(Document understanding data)

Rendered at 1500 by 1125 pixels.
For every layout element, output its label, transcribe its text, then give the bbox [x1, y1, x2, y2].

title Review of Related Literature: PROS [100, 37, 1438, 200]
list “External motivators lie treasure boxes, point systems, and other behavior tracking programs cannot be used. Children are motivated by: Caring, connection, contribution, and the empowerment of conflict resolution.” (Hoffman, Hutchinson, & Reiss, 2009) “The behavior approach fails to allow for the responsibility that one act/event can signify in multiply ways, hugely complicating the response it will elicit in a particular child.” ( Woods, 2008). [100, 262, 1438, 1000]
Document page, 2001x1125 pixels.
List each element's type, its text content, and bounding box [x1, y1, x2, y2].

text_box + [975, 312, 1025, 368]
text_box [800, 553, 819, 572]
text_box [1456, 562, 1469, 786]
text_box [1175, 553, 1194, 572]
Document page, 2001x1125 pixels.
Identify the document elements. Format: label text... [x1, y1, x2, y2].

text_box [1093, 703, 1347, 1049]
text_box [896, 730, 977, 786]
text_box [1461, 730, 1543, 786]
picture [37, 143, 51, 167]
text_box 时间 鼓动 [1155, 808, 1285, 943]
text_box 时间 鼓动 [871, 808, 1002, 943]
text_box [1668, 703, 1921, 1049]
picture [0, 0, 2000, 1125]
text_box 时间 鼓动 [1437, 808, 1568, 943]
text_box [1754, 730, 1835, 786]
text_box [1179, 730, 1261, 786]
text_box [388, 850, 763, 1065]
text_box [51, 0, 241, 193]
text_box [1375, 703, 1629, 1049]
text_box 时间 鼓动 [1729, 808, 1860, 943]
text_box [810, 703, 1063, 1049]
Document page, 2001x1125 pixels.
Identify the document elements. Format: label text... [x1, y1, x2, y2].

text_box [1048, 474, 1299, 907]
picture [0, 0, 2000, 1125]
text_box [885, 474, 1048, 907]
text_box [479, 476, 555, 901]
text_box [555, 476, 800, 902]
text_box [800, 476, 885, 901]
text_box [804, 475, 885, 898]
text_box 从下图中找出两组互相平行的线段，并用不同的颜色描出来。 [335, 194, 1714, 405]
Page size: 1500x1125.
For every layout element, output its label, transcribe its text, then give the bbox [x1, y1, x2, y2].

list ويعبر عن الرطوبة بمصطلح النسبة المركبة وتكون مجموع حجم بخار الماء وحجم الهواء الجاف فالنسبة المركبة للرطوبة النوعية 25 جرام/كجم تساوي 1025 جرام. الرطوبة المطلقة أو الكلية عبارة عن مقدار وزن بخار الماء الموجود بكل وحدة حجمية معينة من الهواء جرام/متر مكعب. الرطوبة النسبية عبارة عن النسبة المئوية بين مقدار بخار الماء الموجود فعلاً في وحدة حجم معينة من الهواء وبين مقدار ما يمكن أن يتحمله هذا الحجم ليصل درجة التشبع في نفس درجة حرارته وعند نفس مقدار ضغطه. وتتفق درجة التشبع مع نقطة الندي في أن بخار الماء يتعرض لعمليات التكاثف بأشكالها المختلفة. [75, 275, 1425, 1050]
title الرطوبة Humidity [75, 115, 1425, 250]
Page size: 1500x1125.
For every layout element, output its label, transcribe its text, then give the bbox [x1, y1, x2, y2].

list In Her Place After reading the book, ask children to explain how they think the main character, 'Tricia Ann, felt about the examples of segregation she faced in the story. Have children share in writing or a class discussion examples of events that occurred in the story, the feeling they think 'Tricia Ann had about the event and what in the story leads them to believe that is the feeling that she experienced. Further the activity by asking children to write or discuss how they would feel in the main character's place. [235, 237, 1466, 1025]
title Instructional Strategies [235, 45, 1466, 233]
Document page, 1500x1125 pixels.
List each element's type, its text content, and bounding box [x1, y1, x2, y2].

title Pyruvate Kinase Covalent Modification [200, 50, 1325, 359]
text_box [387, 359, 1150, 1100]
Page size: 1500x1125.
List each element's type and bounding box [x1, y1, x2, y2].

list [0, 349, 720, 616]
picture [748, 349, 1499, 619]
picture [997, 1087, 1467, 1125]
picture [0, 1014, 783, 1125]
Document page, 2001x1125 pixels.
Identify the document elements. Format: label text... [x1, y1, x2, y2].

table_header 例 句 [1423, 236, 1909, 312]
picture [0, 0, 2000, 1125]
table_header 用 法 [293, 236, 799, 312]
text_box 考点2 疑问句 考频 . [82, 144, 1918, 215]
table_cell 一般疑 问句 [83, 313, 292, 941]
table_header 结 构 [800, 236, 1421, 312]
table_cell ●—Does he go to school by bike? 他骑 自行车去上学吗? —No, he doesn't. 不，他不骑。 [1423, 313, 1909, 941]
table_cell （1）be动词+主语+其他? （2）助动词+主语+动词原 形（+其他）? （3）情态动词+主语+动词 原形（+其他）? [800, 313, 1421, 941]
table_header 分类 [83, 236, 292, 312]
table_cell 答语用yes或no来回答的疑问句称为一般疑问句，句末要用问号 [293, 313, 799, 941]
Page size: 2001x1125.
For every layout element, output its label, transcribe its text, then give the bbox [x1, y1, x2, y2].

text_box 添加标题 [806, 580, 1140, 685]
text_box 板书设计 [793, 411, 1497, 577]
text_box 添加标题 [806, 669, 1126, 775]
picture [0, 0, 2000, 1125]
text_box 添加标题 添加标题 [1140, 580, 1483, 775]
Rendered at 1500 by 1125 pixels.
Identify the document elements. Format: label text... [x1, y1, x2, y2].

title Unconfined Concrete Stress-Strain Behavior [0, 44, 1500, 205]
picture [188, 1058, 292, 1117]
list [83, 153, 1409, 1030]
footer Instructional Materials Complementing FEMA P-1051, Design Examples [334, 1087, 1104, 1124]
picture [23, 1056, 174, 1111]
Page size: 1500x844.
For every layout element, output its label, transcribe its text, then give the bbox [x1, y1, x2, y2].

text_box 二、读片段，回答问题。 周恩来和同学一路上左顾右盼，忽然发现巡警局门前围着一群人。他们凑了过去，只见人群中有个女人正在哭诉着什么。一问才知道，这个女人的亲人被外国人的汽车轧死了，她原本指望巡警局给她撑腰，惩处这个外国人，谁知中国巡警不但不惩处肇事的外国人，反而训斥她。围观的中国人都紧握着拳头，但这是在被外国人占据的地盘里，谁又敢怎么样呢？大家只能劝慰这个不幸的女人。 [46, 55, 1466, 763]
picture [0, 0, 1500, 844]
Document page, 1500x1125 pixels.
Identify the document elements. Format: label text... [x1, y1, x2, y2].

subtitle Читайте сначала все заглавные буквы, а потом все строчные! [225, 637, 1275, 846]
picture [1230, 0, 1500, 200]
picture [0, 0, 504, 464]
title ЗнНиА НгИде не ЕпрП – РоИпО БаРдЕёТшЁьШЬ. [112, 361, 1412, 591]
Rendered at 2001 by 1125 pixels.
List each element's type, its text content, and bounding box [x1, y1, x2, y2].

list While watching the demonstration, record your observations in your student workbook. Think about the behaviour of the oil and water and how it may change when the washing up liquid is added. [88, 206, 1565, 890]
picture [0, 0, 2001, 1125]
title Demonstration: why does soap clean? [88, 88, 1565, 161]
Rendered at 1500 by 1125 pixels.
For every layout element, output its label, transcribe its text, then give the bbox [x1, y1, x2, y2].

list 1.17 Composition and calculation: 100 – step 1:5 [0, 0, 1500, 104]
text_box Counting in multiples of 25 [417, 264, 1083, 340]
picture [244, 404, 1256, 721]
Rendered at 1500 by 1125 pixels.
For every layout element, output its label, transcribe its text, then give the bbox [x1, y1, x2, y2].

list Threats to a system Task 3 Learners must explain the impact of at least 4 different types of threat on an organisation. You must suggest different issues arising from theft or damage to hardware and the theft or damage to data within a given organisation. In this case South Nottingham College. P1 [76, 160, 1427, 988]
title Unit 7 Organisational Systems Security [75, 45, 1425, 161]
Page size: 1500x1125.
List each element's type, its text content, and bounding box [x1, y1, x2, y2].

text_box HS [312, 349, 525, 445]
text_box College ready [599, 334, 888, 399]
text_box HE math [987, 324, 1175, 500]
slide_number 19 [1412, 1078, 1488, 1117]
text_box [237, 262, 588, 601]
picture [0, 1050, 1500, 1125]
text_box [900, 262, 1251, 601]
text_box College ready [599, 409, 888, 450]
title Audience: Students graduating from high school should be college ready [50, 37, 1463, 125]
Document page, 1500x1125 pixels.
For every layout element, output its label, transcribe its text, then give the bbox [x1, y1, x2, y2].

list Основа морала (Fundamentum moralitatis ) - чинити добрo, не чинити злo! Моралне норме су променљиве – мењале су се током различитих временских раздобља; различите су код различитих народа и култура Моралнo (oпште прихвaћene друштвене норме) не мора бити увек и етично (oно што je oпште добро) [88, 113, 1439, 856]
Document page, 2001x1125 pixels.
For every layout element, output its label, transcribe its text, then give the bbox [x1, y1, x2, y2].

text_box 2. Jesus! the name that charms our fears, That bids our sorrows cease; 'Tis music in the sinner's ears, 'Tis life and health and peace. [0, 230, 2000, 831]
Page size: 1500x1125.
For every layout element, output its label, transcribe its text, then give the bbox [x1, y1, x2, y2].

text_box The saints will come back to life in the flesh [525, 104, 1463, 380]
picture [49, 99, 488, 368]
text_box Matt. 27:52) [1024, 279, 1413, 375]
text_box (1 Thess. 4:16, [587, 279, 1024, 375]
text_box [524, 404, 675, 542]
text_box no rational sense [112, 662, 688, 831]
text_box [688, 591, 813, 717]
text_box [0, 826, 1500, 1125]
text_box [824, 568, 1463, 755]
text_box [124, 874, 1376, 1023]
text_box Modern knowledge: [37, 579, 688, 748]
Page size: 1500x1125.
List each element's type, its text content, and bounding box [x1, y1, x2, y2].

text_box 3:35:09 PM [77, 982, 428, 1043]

● **Exercise brief**
Copy out only the lines above from the one with "list [83, 153, 1409, 1030]" to the one with "Rendered at 2001 by 1125 pixels.", inclusive, exactly as they stand.

● **Result**
list [83, 153, 1409, 1030]
footer Instructional Materials Complementing FEMA P-1051, Design Examples [334, 1087, 1104, 1124]
picture [23, 1056, 174, 1111]
Page size: 1500x844.
For every layout element, output its label, transcribe its text, then give the bbox [x1, y1, x2, y2].

text_box 二、读片段，回答问题。 周恩来和同学一路上左顾右盼，忽然发现巡警局门前围着一群人。他们凑了过去，只见人群中有个女人正在哭诉着什么。一问才知道，这个女人的亲人被外国人的汽车轧死了，她原本指望巡警局给她撑腰，惩处这个外国人，谁知中国巡警不但不惩处肇事的外国人，反而训斥她。围观的中国人都紧握着拳头，但这是在被外国人占据的地盘里，谁又敢怎么样呢？大家只能劝慰这个不幸的女人。 [46, 55, 1466, 763]
picture [0, 0, 1500, 844]
Document page, 1500x1125 pixels.
Identify the document elements. Format: label text... [x1, y1, x2, y2].

subtitle Читайте сначала все заглавные буквы, а потом все строчные! [225, 637, 1275, 846]
picture [1230, 0, 1500, 200]
picture [0, 0, 504, 464]
title ЗнНиА НгИде не ЕпрП – РоИпО БаРдЕёТшЁьШЬ. [112, 361, 1412, 591]
Rendered at 2001 by 1125 pixels.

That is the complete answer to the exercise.